O Google Inc. vendeu US$ 3 bilhões em debêntures — em sua primeira emissão do tipo — e se juntou a várias outras empresas de tecnologia que decidiram tirar proveito dos baixos juros para captar recursos mesmo já tendo o caixa recheado.

Foi boa a demanda ontem pelos títulos da empresa de internet, mesmo com o rendimento pouco maior que o dos títulos do Tesouro americano. Houve demanda para mais de US$ 10 bilhões e o Google poderia ter dobrado facilmente a emissão, segundo uma pessoa a par da questão.

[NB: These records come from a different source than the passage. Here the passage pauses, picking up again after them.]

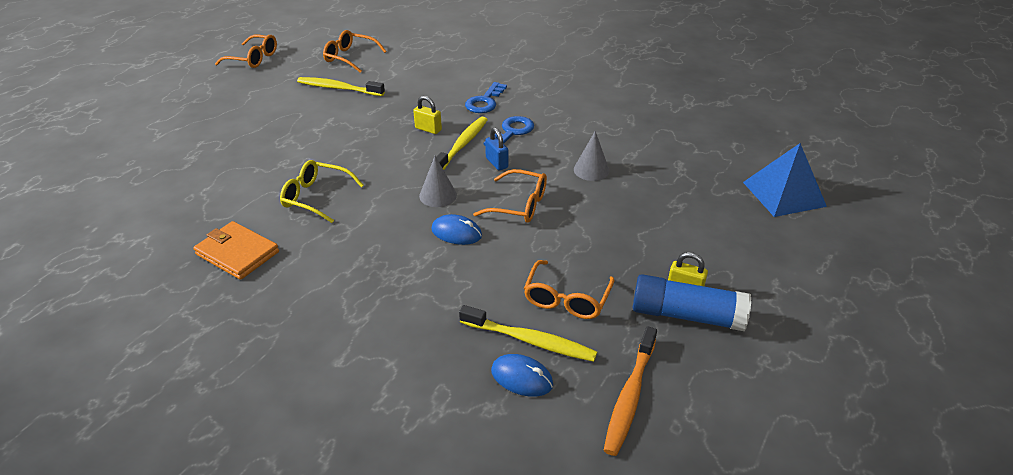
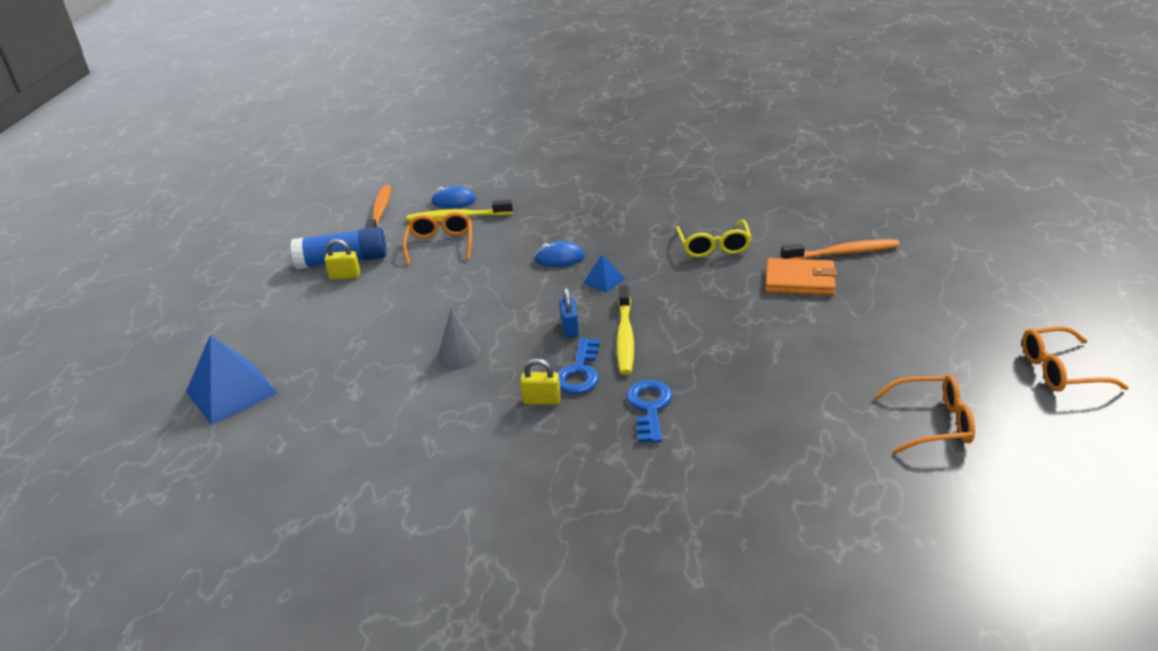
camera: 160 degrees right, 5 degrees down
(237, 156) = (842, 253): none -> orange toothbrush
(237, 253) = (720, 197): orange wallet -> orange wallet (800, 280)
(316, 197) = (713, 246): yellow glasses -> yellow glasses turned 90 degrees clockwise
(338, 88) = (865, 362): yellow toothbrush -> none
(428, 129) = (683, 343): yellow padlock -> yellow padlock (542, 400)
(438, 195) = (604, 280): grey cone -> blue pyramid
(496, 163) = (570, 329): blue padlock -> blue padlock turned 45 degrees clockwise
(519, 205) = (518, 296): orange glasses -> none

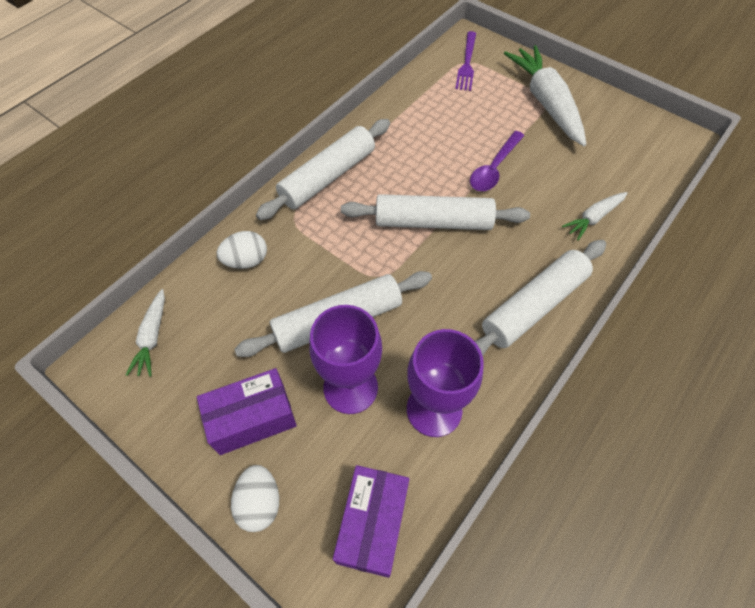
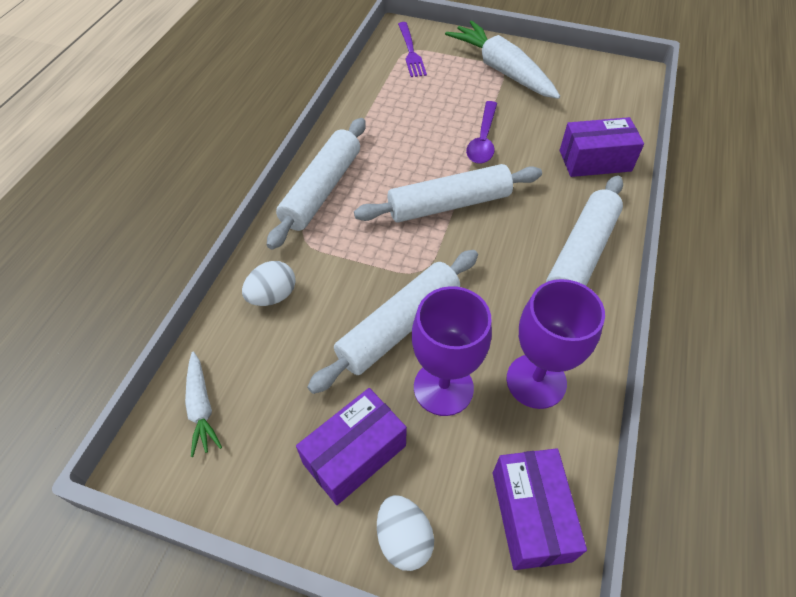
camera: 20 degrees left, 5 degrees down
(593, 218) = (595, 161): white carrot -> purple box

A emissão do gigante da internet foi realizada apesar de ele ter divulgado em março ter quase US$ 37 bilhões em caixa. A empresa não deu nenhuma indicação de que pretende usar os recursos para uma grande aquisição ou para recomprar ações, algo que nunca fez.

“Planejamos usar os recursos para quitar commercials papers a vencer e para propósitos empresariais gerais”, disse um porta-voz do Google. A empresa tem cerca de US$ 2 bilhões em commercial papers, ou notas promissórias, no mercado.

O Google está se juntando a uma série de outras empresas de tecnologia que já tomaram dinheiro emprestado este ano, apesar de contarem com reservas consideráveis. A Microsoft Corp., que tinha mais de US$ 50 bilhões em caixa no fim do primeiro trimestre, também emitiu US$ 2,25 bilhões em fevereiro. A empresa mostrou semana passada uma das maneiras pelas quais pretende gastar um pouco do caixa: anunciou um acordo de US$ 8,5 bilhões em dinheiro para comprar a empresa de telecomunicação pela internet Skype, embora não tenha usado recursos da emissão de títulos.

Antes da emissão do Google, quase US$ 17 bilhões em dívida tinham sido emitidos em 17 operações do setor de tecnologia este ano, segundo a Thomson Reuters. A Cisco Systems Inc., a Dell Inc. e a International Business Machines Corp. foram algumas das empresas que emitiram debêntures este ano, em operações que variaram de US$ 1 bilhão a US$ 4 bilhões.

As empresas de tecnologia estão aparentemente aproveitando o mercado de renda fixa agora, mesmo com suas reservas polpudas, porque os juros nos Estados Unidos estão tão baixos e elas estão seguindo o velho ditado de que é bom tomar emprestado quando é possível, não quando é preciso, dizem analistas.

As emissões propiciam a essas empresas mais uma ferramenta, e também mais flexibilidade nos gastos. Bill Larkin, administrador de carteira da Cabot Money Management, de Boston, disse que, diante do custo da oferta das debêntures, o Google está na prática recebendo “dinheiro de graça”.

Algumas empresas de tecnologia têm emitido papéis nos Estados Unidos para evitar ter de recorrer ao caixa das subsidiárias no exterior e pagar impostos sobre esse dinheiro. Mas no caso do Google mais de metade do caixa e aplicações de curtíssimo prazo está nos EUA.

O Google tem especificamente gastado mais para contratar funcionários, abrir novos escritórios e impulsionar novas linhas de negócios. As despesas operacionais do Google — que financiam salários, equipamentos, marketing e pesquisas — subiram 54% em relação a um ano antes e representam um terço do sua receita trimestral, a maior proporção em anos. Diante da alta recente no valor de mercado das empresas de tecnologia, o dinheiro extra do Google pode ser útil para aquisições. No fim do ano passado, o Google estava pronto para pagar mais de US$ 5 bilhões para comprar o site de descontos Groupon Inc., disseram pessoas a par da questão.

A emissão de US$ 3 bilhões inclui papéis com vencimentos em três, cinco e dez anos. Realizaram a operação o Citigroup Inc., o J.P. Morgan Chase Co. e o Goldman Sachs Group Inc.

Que o Google, que já tem quase 13 anos e só tenha começado a emitir títulos agora é um sinal de como a empresa está amadurecendo. As jovens firmas de tecnologia, em rápido crescimento, geralmente captam recursos em ofertas de ações até ganhar tamanho suficiente e começar a tomar empréstimo no mercado de dívida. O crescimento do faturamento do Google desacelerou nos últimos anos, com alta de 27% no primeiro trimestre, ante cerca de 40% no primeiro semestre de 2008.